PROBLEM DETAILS:
Please transcribe exactly, and only, the lines of the data below between the line holding "X134293809Y-49342857D01*" and the line holding "X137110952Y-110008095D01*", inclusive.

Electronics engineering source data:
++++++
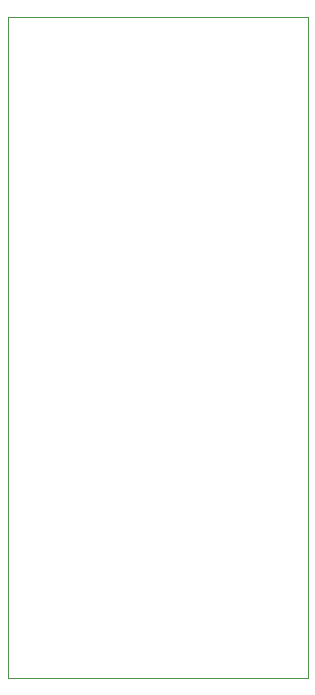
<source format=gbr>
G04*
G04 #@! TF.GenerationSoftware,Altium Limited,Altium Designer,24.9.1 (31)*
G04*
G04 Layer_Color=0*
%FSLAX25Y25*%
%MOIN*%
G70*
G04*
G04 #@! TF.SameCoordinates,0464F855-7F2B-49EB-A455-A8C15B23BB70*
G04*
G04*
G04 #@! TF.FilePolarity,Positive*
G04*
G01*
G75*
%ADD82C,0.00100*%
D82*
X97000Y97000D02*
X197000D01*
Y317500D01*
X97000D01*
Y97000D01*
M02*

</source>
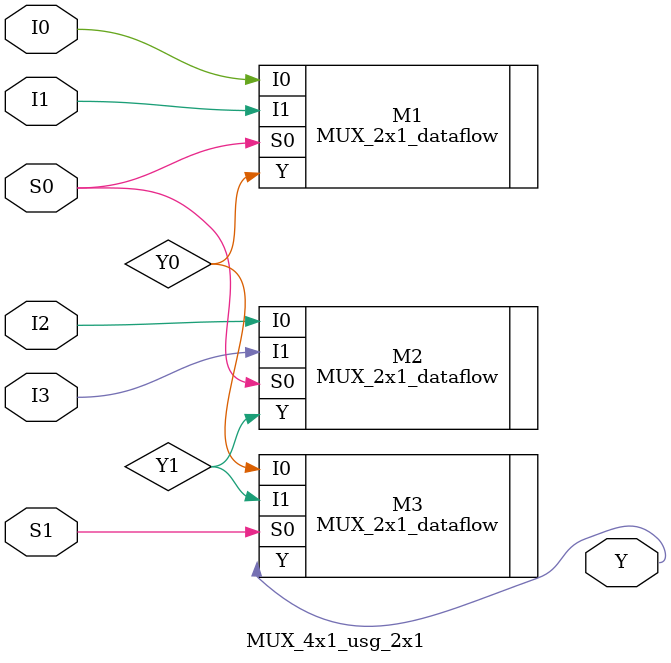
<source format=v>
/********************************************************************************************
Filename    :      MUX_4x1_usg_2x1.v
Description :      4:1 MUX using 2:1 MUXes
Author Name :      Sajeel Abid Parray
Language    :      Verilog HDL
Project     :      4:1 Multiplexer
Date        :      02-December-2025
*********************************************************************************************/
module MUX_4x1_usg_2x1 (

input I0, I1, I2, I3, 
input S0, S1,
output Y      );

wire Y0, Y1;


MUX_2x1_dataflow M1 ( .I0(I0), .I1(I1), .S0(S0), .Y(Y0) ); // MUX for I0 and I1
MUX_2x1_dataflow M2 ( .I0(I2), .I1(I3), .S0(S0), .Y(Y1) ); // MUX for I2 and I3

MUX_2x1_dataflow M3 ( .I0(Y0), .I1(Y1), .S0(S1), .Y(Y) );  // Final MUX

endmodule
</source>
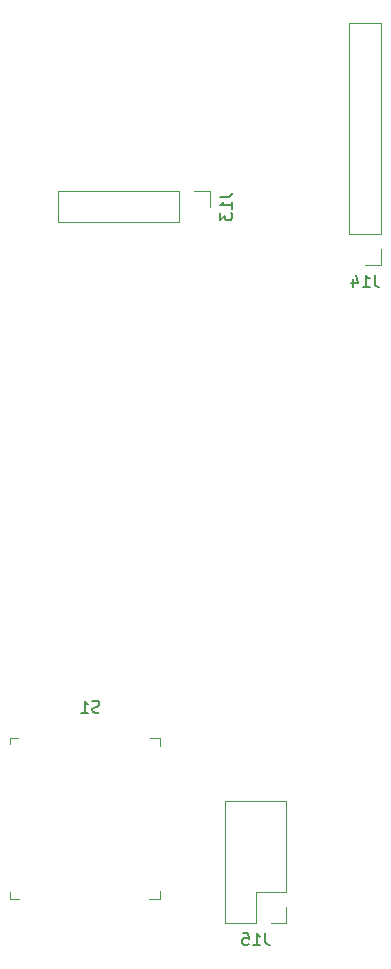
<source format=gbr>
%TF.GenerationSoftware,KiCad,Pcbnew,(5.1.8)-1*%
%TF.CreationDate,2020-12-09T14:15:50+00:00*%
%TF.ProjectId,Project,50726f6a-6563-4742-9e6b-696361645f70,rev?*%
%TF.SameCoordinates,Original*%
%TF.FileFunction,Legend,Bot*%
%TF.FilePolarity,Positive*%
%FSLAX46Y46*%
G04 Gerber Fmt 4.6, Leading zero omitted, Abs format (unit mm)*
G04 Created by KiCad (PCBNEW (5.1.8)-1) date 2020-12-09 14:15:50*
%MOMM*%
%LPD*%
G01*
G04 APERTURE LIST*
%ADD10C,0.120000*%
%ADD11C,0.100000*%
%ADD12C,0.150000*%
G04 APERTURE END LIST*
D10*
%TO.C,J14*%
X146000000Y-53110000D02*
X147330000Y-53110000D01*
X147330000Y-53110000D02*
X147330000Y-51780000D01*
X147330000Y-50510000D02*
X147330000Y-32670000D01*
X144670000Y-32670000D02*
X147330000Y-32670000D01*
X144670000Y-50510000D02*
X144670000Y-32670000D01*
X144670000Y-50510000D02*
X147330000Y-50510000D01*
D11*
%TO.C,S1*%
X127725000Y-106825000D02*
X128675000Y-106825000D01*
X128675000Y-106825000D02*
X128675000Y-106150000D01*
X127825000Y-93175000D02*
X128675000Y-93175000D01*
X128675000Y-93175000D02*
X128675000Y-93850000D01*
X115925000Y-106250000D02*
X115925000Y-106825000D01*
X115925000Y-106825000D02*
X116725000Y-106825000D01*
X116625000Y-93175000D02*
X115925000Y-93175000D01*
X115925000Y-93175000D02*
X115925000Y-93675000D01*
D10*
%TO.C,J13*%
X130230000Y-49530000D02*
X130230000Y-46870000D01*
X130230000Y-49530000D02*
X120010000Y-49530000D01*
X120010000Y-49530000D02*
X120010000Y-46870000D01*
X130230000Y-46870000D02*
X120010000Y-46870000D01*
X132830000Y-46870000D02*
X131500000Y-46870000D01*
X132830000Y-48200000D02*
X132830000Y-46870000D01*
%TO.C,J15*%
X138000000Y-108830000D02*
X139330000Y-108830000D01*
X139330000Y-108830000D02*
X139330000Y-107500000D01*
X136730000Y-108830000D02*
X136730000Y-106230000D01*
X136730000Y-106230000D02*
X139330000Y-106230000D01*
X139330000Y-106230000D02*
X139330000Y-98550000D01*
X134130000Y-98550000D02*
X139330000Y-98550000D01*
X134130000Y-108830000D02*
X134130000Y-98550000D01*
X134130000Y-108830000D02*
X136730000Y-108830000D01*
%TO.C,J14*%
D12*
X146809523Y-54002380D02*
X146809523Y-54716666D01*
X146857142Y-54859523D01*
X146952380Y-54954761D01*
X147095238Y-55002380D01*
X147190476Y-55002380D01*
X145809523Y-55002380D02*
X146380952Y-55002380D01*
X146095238Y-55002380D02*
X146095238Y-54002380D01*
X146190476Y-54145238D01*
X146285714Y-54240476D01*
X146380952Y-54288095D01*
X144952380Y-54335714D02*
X144952380Y-55002380D01*
X145190476Y-53954761D02*
X145428571Y-54669047D01*
X144809523Y-54669047D01*
%TO.C,S1*%
X123486904Y-91004761D02*
X123344047Y-91052380D01*
X123105952Y-91052380D01*
X123010714Y-91004761D01*
X122963095Y-90957142D01*
X122915476Y-90861904D01*
X122915476Y-90766666D01*
X122963095Y-90671428D01*
X123010714Y-90623809D01*
X123105952Y-90576190D01*
X123296428Y-90528571D01*
X123391666Y-90480952D01*
X123439285Y-90433333D01*
X123486904Y-90338095D01*
X123486904Y-90242857D01*
X123439285Y-90147619D01*
X123391666Y-90100000D01*
X123296428Y-90052380D01*
X123058333Y-90052380D01*
X122915476Y-90100000D01*
X121963095Y-91052380D02*
X122534523Y-91052380D01*
X122248809Y-91052380D02*
X122248809Y-90052380D01*
X122344047Y-90195238D01*
X122439285Y-90290476D01*
X122534523Y-90338095D01*
%TO.C,J13*%
X133722380Y-47390476D02*
X134436666Y-47390476D01*
X134579523Y-47342857D01*
X134674761Y-47247619D01*
X134722380Y-47104761D01*
X134722380Y-47009523D01*
X134722380Y-48390476D02*
X134722380Y-47819047D01*
X134722380Y-48104761D02*
X133722380Y-48104761D01*
X133865238Y-48009523D01*
X133960476Y-47914285D01*
X134008095Y-47819047D01*
X133722380Y-48723809D02*
X133722380Y-49342857D01*
X134103333Y-49009523D01*
X134103333Y-49152380D01*
X134150952Y-49247619D01*
X134198571Y-49295238D01*
X134293809Y-49342857D01*
X134531904Y-49342857D01*
X134627142Y-49295238D01*
X134674761Y-49247619D01*
X134722380Y-49152380D01*
X134722380Y-48866666D01*
X134674761Y-48771428D01*
X134627142Y-48723809D01*
%TO.C,J15*%
X137539523Y-109722380D02*
X137539523Y-110436666D01*
X137587142Y-110579523D01*
X137682380Y-110674761D01*
X137825238Y-110722380D01*
X137920476Y-110722380D01*
X136539523Y-110722380D02*
X137110952Y-110722380D01*
X136825238Y-110722380D02*
X136825238Y-109722380D01*
X136920476Y-109865238D01*
X137015714Y-109960476D01*
X137110952Y-110008095D01*
X135634761Y-109722380D02*
X136110952Y-109722380D01*
X136158571Y-110198571D01*
X136110952Y-110150952D01*
X136015714Y-110103333D01*
X135777619Y-110103333D01*
X135682380Y-110150952D01*
X135634761Y-110198571D01*
X135587142Y-110293809D01*
X135587142Y-110531904D01*
X135634761Y-110627142D01*
X135682380Y-110674761D01*
X135777619Y-110722380D01*
X136015714Y-110722380D01*
X136110952Y-110674761D01*
X136158571Y-110627142D01*
%TD*%
M02*

</source>
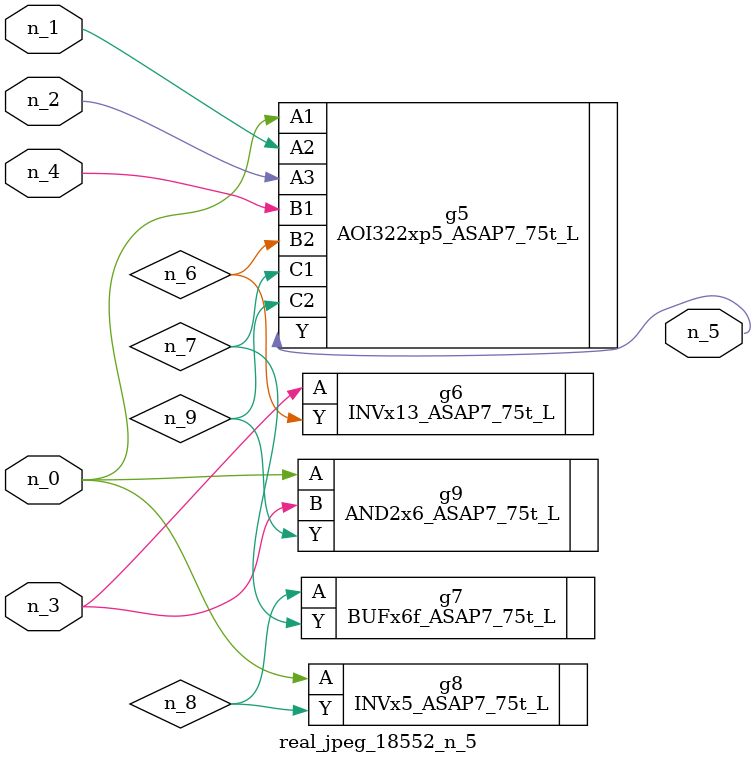
<source format=v>
module real_jpeg_18552_n_5 (n_4, n_0, n_1, n_2, n_3, n_5);

input n_4;
input n_0;
input n_1;
input n_2;
input n_3;

output n_5;

wire n_8;
wire n_6;
wire n_7;
wire n_9;

AOI322xp5_ASAP7_75t_L g5 ( 
.A1(n_0),
.A2(n_1),
.A3(n_2),
.B1(n_4),
.B2(n_6),
.C1(n_7),
.C2(n_9),
.Y(n_5)
);

INVx5_ASAP7_75t_L g8 ( 
.A(n_0),
.Y(n_8)
);

AND2x6_ASAP7_75t_L g9 ( 
.A(n_0),
.B(n_3),
.Y(n_9)
);

INVx13_ASAP7_75t_L g6 ( 
.A(n_3),
.Y(n_6)
);

BUFx6f_ASAP7_75t_L g7 ( 
.A(n_8),
.Y(n_7)
);


endmodule
</source>
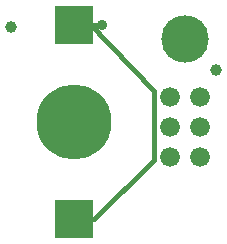
<source format=gbr>
G04 EAGLE Gerber RS-274X export*
G75*
%MOMM*%
%FSLAX34Y34*%
%LPD*%
%INTop Copper*%
%IPPOS*%
%AMOC8*
5,1,8,0,0,1.08239X$1,22.5*%
G01*
%ADD10C,6.350000*%
%ADD11R,3.200000X3.200000*%
%ADD12C,4.016000*%
%ADD13C,1.000000*%
%ADD14C,1.676400*%
%ADD15C,0.906400*%
%ADD16C,0.406400*%


D10*
X66802Y108204D03*
D11*
X66802Y25950D03*
X66802Y190458D03*
D12*
X160782Y178562D03*
D13*
X13716Y188468D03*
X186944Y152654D03*
D14*
X148082Y129794D03*
X173482Y129794D03*
X148082Y104394D03*
X173482Y104394D03*
X148082Y78994D03*
X173482Y78994D03*
D15*
X61722Y108204D03*
D16*
X66802Y108204D01*
X66802Y25950D02*
X83608Y25950D01*
X134112Y76454D01*
X134112Y134874D01*
X78232Y193294D01*
X71120Y193294D01*
X69638Y193294D01*
X66802Y190458D01*
X75692Y181568D01*
D15*
X90170Y190500D03*
D16*
X73914Y190500D01*
X71120Y193294D01*
M02*

</source>
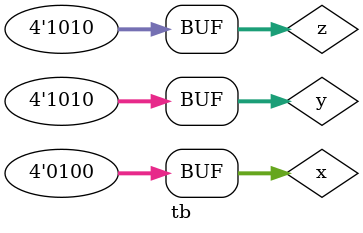
<source format=v>
`timescale 1ns / 1ps
module tb( );

reg [3:0] x,y,z;
wire sum,cout;
top t1(sum,cout,x,y,z);


initial begin
	x=4'b1010;
	y=4'b0110;
	z=4'b0101;
	#10
	x=4'b0100;
	y=4'b1010;
	z=4'b1010;
end

initial
	$monitor("x:%b, y:%b, z:%b, sum:%b, cout:%b",x,y,z,sum,cout);


endmodule

</source>
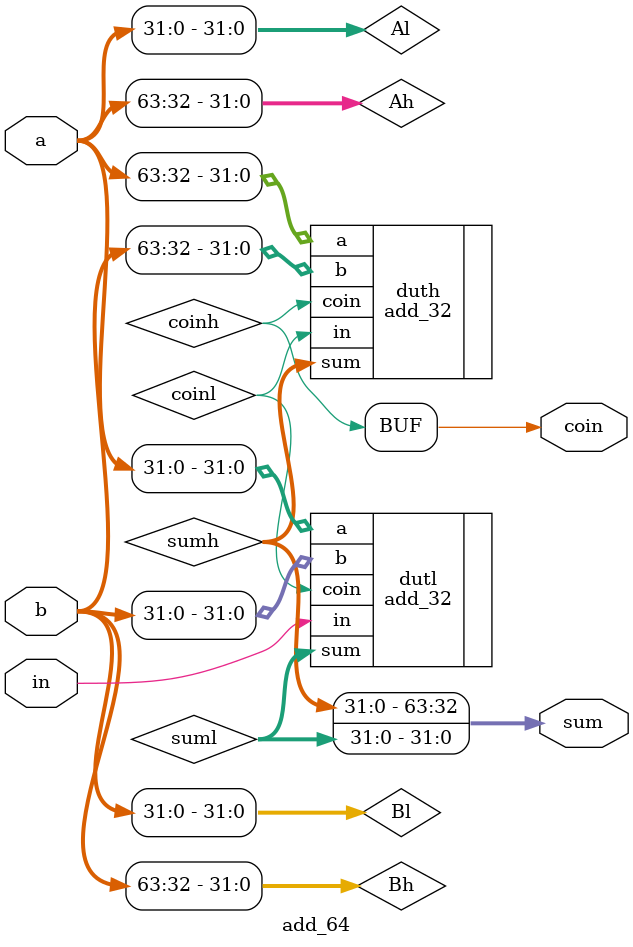
<source format=v>
module add_64(
    input [63:0] a,
    input [63:0] b,
    input		in,
	output reg 		 coin,
	output reg [63:0] sum
);

parameter m=64;

wire [m/2-1:0] Al;
wire [m-1:m/2] Ah;
wire [m/2-1:0] Bl;
wire [m-1:m/2] Bh;

assign Al=a[m/2-1:0];
assign Ah=a[m-1:m/2];
assign Bl=b[m/2-1:0];
assign Bh=b[m-1:m/2];

wire [m/2-1:0] suml;
wire [m/2-1:0] sumh;
wire 		   coinl;
wire 		   coinh;


add_32	dutl(.a(Al), .b(Bl), .sum(suml), .in(in),    .coin(coinl));
add_32	duth(.a(Ah), .b(Bh), .sum(sumh), .in(coinl),  .coin(coinh));

always @(*) begin
	sum ={sumh,suml};
	coin =coinh;
end

endmodule
</source>
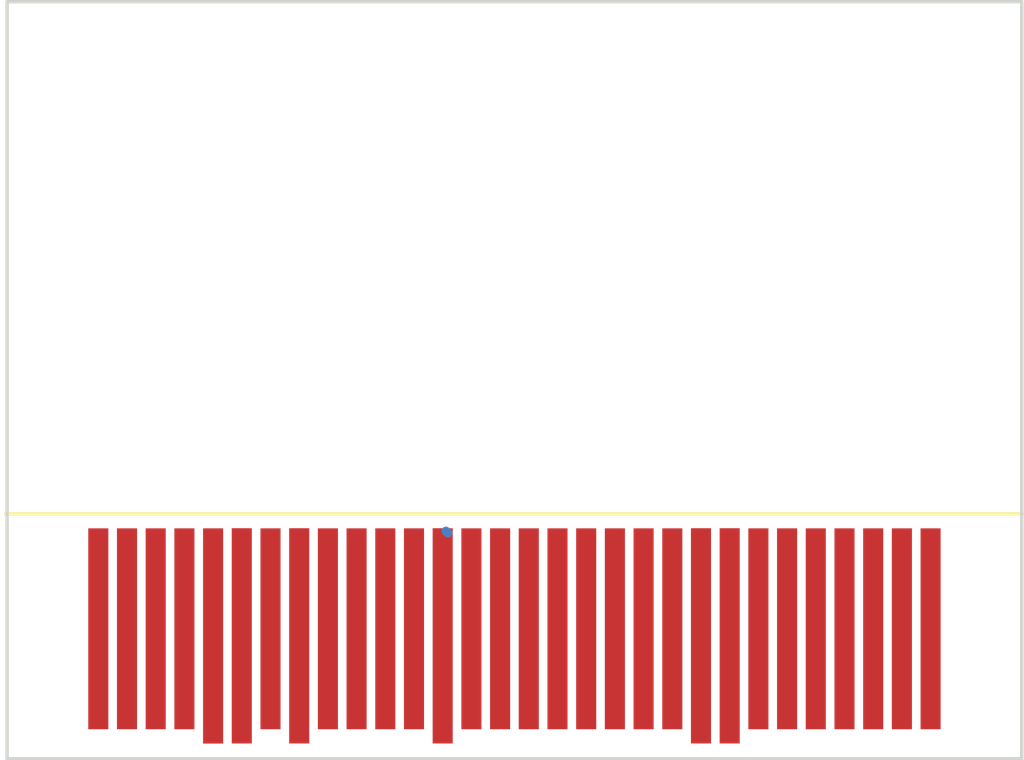
<source format=kicad_pcb>
(kicad_pcb (version 20221018) (generator pcbnew)

  (general
    (thickness 1.6)
  )

  (paper "USLetter")
  (title_block
    (title "Didj-Blank-Cartridge")
    (date "2023-08-18")
    (rev "v1.0")
  )

  (layers
    (0 "F.Cu" signal)
    (31 "B.Cu" signal)
    (32 "B.Adhes" user "B.Adhesive")
    (33 "F.Adhes" user "F.Adhesive")
    (34 "B.Paste" user)
    (35 "F.Paste" user)
    (36 "B.SilkS" user "B.Silkscreen")
    (37 "F.SilkS" user "F.Silkscreen")
    (38 "B.Mask" user)
    (39 "F.Mask" user)
    (40 "Dwgs.User" user "User.Drawings")
    (41 "Cmts.User" user "User.Comments")
    (42 "Eco1.User" user "User.Eco1")
    (43 "Eco2.User" user "User.Eco2")
    (44 "Edge.Cuts" user)
    (45 "Margin" user)
    (46 "B.CrtYd" user "B.Courtyard")
    (47 "F.CrtYd" user "F.Courtyard")
    (48 "B.Fab" user)
    (49 "F.Fab" user)
  )

  (setup
    (pad_to_mask_clearance 0.051)
    (solder_mask_min_width 0.25)
    (pcbplotparams
      (layerselection 0x00010f0_ffffffff)
      (plot_on_all_layers_selection 0x0000000_00000000)
      (disableapertmacros false)
      (usegerberextensions false)
      (usegerberattributes false)
      (usegerberadvancedattributes false)
      (creategerberjobfile false)
      (dashed_line_dash_ratio 12.000000)
      (dashed_line_gap_ratio 3.000000)
      (svgprecision 4)
      (plotframeref false)
      (viasonmask false)
      (mode 1)
      (useauxorigin false)
      (hpglpennumber 1)
      (hpglpenspeed 20)
      (hpglpendiameter 15.000000)
      (dxfpolygonmode true)
      (dxfimperialunits true)
      (dxfusepcbnewfont true)
      (psnegative false)
      (psa4output false)
      (plotreference true)
      (plotvalue true)
      (plotinvisibletext false)
      (sketchpadsonfab false)
      (subtractmaskfromsilk false)
      (outputformat 1)
      (mirror false)
      (drillshape 0)
      (scaleselection 1)
      (outputdirectory "Didj-Fi/")
    )
  )

  (net 0 "")
  (net 1 "unconnected-(J1A-~{RE}-Pad25)")
  (net 2 "unconnected-(J1A-D4-Pad27)")
  (net 3 "unconnected-(J1A-~{CE}-Pad24)")
  (net 4 "unconnected-(J1A-R{slash}~{B}-Pad26)")
  (net 5 "unconnected-(J1A-D6-Pad29)")
  (net 6 "unconnected-(J1A-VCC-Pad23)")
  (net 7 "unconnected-(J1A-D5-Pad28)")
  (net 8 "unconnected-(J1A-D7-Pad30)")
  (net 9 "unconnected-(J1A-GND-Pad22)")
  (net 10 "unconnected-(J1A-D0-Pad14)")
  (net 11 "unconnected-(J1A-D2-Pad16)")
  (net 12 "unconnected-(J1B-GND-Pad13)")
  (net 13 "unconnected-(J1A-D1-Pad15)")
  (net 14 "unconnected-(J1A-~{WP}-Pad18)")
  (net 15 "unconnected-(J1B-TX-Pad12)")
  (net 16 "unconnected-(J1A-D3-Pad17)")
  (net 17 "unconnected-(J1A-ALE-Pad20)")
  (net 18 "unconnected-(J1A-~{WE}-Pad19)")
  (net 19 "unconnected-(J1A-CLE-Pad21)")
  (net 20 "unconnected-(J1B-RX-Pad11)")
  (net 21 "unconnected-(J1C-DAT1-Pad10)")
  (net 22 "unconnected-(J1C-DAT0-Pad9)")
  (net 23 "unconnected-(J1C-GND-Pad8)")
  (net 24 "unconnected-(J1C-CLK-Pad7)")
  (net 25 "unconnected-(J1C-VCC-Pad6)")
  (net 26 "unconnected-(J1C-GND-Pad5)")
  (net 27 "unconnected-(J1C-CMD-Pad4)")
  (net 28 "unconnected-(J1C-DAT3-Pad3)")
  (net 29 "unconnected-(J1C-DAT2-Pad2)")
  (net 30 "unconnected-(J1C-GPIO-Pad1)")

  (footprint "project:didj_cart" (layer "F.Cu") (at 118.0365 113.2845))

  (gr_line (start 162.99434 90.61958) (end 162.63112 90.9828)
    (stroke (width 0.0001) (type solid)) (layer "B.Mask") (tstamp 00000000-0000-0000-0000-00005ecc87d3))
  (gr_line (start 118.1 124.12) (end 163 124.12)
    (stroke (width 0.15) (type solid)) (layer "Edge.Cuts") (tstamp 00000000-0000-0000-0000-00005ecb9f3d))
  (gr_line (start 163 90.62) (end 118.1 90.62)
    (stroke (width 0.15) (type solid)) (layer "Edge.Cuts") (tstamp 00000000-0000-0000-0000-00005ecb9f43))
  (gr_line (start 118.1 90.62) (end 118.1 124.12)
    (stroke (width 0.15) (type solid)) (layer "Edge.Cuts") (tstamp 00000000-0000-0000-0000-00005ecba0ff))
  (gr_line (start 163 124.12) (end 163 90.62)
    (stroke (width 0.15) (type solid)) (layer "Edge.Cuts") (tstamp 00000000-0000-0000-0000-00005ecc870a))

  (segment (start 137.52 114.050001) (end 137.6 114.130001) (width 0.4) (layer "B.Cu") (net 26) (tstamp 00000000-0000-0000-0000-00005ecba237))

  (zone (net 0) (net_name "") (layer "F.Cu") (tstamp 00000000-0000-0000-0000-00005ecba27f) (hatch edge 0.508)
    (connect_pads (clearance 0))
    (min_thickness 0.254) (filled_areas_thickness no)
    (keepout (tracks allowed) (vias allowed) (pads allowed) (copperpour not_allowed) (footprints allowed))
    (fill (thermal_gap 0.508) (thermal_bridge_width 0.508))
    (polygon
      (pts
        (xy 118.1 113.226)
        (xy 163.058 113.226)
        (xy 163.058 124.148)
        (xy 118.1 124.148)
      )
    )
  )
  (zone (net 26) (net_name "unconnected-(J1C-GND-Pad5)") (layer "F.Cu") (tstamp 00000000-0000-0000-0000-00005ecc85e3) (hatch edge 0.508)
    (connect_pads (clearance 0.254))
    (min_thickness 0.254) (filled_areas_thickness no)
    (fill (thermal_gap 0.508) (thermal_bridge_width 0.508))
    (polygon
      (pts
        (xy 118.1 90.62)
        (xy 162.9945 90.62)
        (xy 162.9945 124.148)
        (xy 118.1 124.148)
      )
    )
  )
  (zone (net 26) (net_name "unconnected-(J1C-GND-Pad5)") (layer "B.Cu") (tstamp 00000000-0000-0000-0000-00005ecc85e6) (hatch edge 0.508)
    (connect_pads (clearance 0.254))
    (min_thickness 0.254) (filled_areas_thickness no)
    (fill (thermal_gap 0.508) (thermal_bridge_width 0.508))
    (polygon
      (pts
        (xy 162.9945 90.62)
        (xy 162.9945 124.148)
        (xy 118.1 124.148)
        (xy 118.1 90.62)
      )
    )
  )
)

</source>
++++++
YOUR SOLUTION:
X134293809Y-49342857D01*
X134531904Y-49342857D01*
X134627142Y-49295238D01*
X134674761Y-49247619D01*
X134722380Y-49152380D01*
X134722380Y-48866666D01*
X134674761Y-48771428D01*
X134627142Y-48723809D01*
%TO.C,J15*%
X137539523Y-109722380D02*
X137539523Y-110436666D01*
X137587142Y-110579523D01*
X137682380Y-110674761D01*
X137825238Y-110722380D01*
X137920476Y-110722380D01*
X136539523Y-110722380D02*
X137110952Y-110722380D01*
X136825238Y-110722380D02*
X136825238Y-109722380D01*
X136920476Y-109865238D01*
X137015714Y-109960476D01*
X137110952Y-110008095D01*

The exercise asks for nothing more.